前回初めて来た時。店内で姿を見掛けたのは朱里さんだけだし、今回も雰囲気的に店内に居るのは、朱里さんとさくらだけだろう?
普段の平日ランチタイム時を、朱里さん一人だけで廻せる訳は無いと思うし、何処の喫茶店でも、二人及び数人のスタッフは必ずいる。
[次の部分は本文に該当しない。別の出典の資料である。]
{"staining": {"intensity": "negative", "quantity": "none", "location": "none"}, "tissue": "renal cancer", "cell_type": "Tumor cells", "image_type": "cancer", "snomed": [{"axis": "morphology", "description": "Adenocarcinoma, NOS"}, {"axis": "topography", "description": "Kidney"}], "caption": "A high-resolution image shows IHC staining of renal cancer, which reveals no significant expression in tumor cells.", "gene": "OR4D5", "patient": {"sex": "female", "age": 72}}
「この喫茶店のスタッフは現在、朱里さんと中年女性のパートさんと私の三人だけです!」
「朱里さんも華が有る方ですけど、朱里さんの中では私に看板娘を求めて、私にこの様な格好をさせました♪」
それを微笑みながら言う、さくら……
「そりゃあ、さくらは絶対、看板娘には成るけど大丈夫かな…?」
今の時代は色々とうるさい時代だ。
セーラー服で接客させるのが絶対駄目では無いが、
さくらが幾ら性別上では男性でも、見た目は完全女性だ!
「大事に成らないと良いね……。みんながみんな、善人では無いから……」
俺が少し真面目な表情をして、さくらに言っていると朱里さんが、トレーに料理を乗せてやって来るが、同時に俺とさくらの会話に割り込む。
「大丈夫よ。颯太さん!!」
「店内が静かだから二人の会話が筒抜けだったけど、その格好は期間限定だから♪」
朱里さんは悪戯っぽい笑顔で言う!?
朱里さんは料理が乗ったトレーを、テーブルに一度置いてから再度話し始める。
「さくらちゃんがさっき言っていたと思うけど、さくらちゃんにセーラー服を着させた一番の目的は颯太さんを驚かす事と、さくらちゃんをこのお店の看板娘にしたかったの♪」
「さくらちゃんのお陰でご新規さんも大分増えたし、新たな常連が出来たわ!」
「けど、颯太さんの言う通り、ずっとこの格好でさせるのは不味いと私も思っている!!」
朱里さんもそう感じ取るなら、俺を驚かすだけで止めとけば良いのに思いながら、俺は朱里さんの話を聞いていた……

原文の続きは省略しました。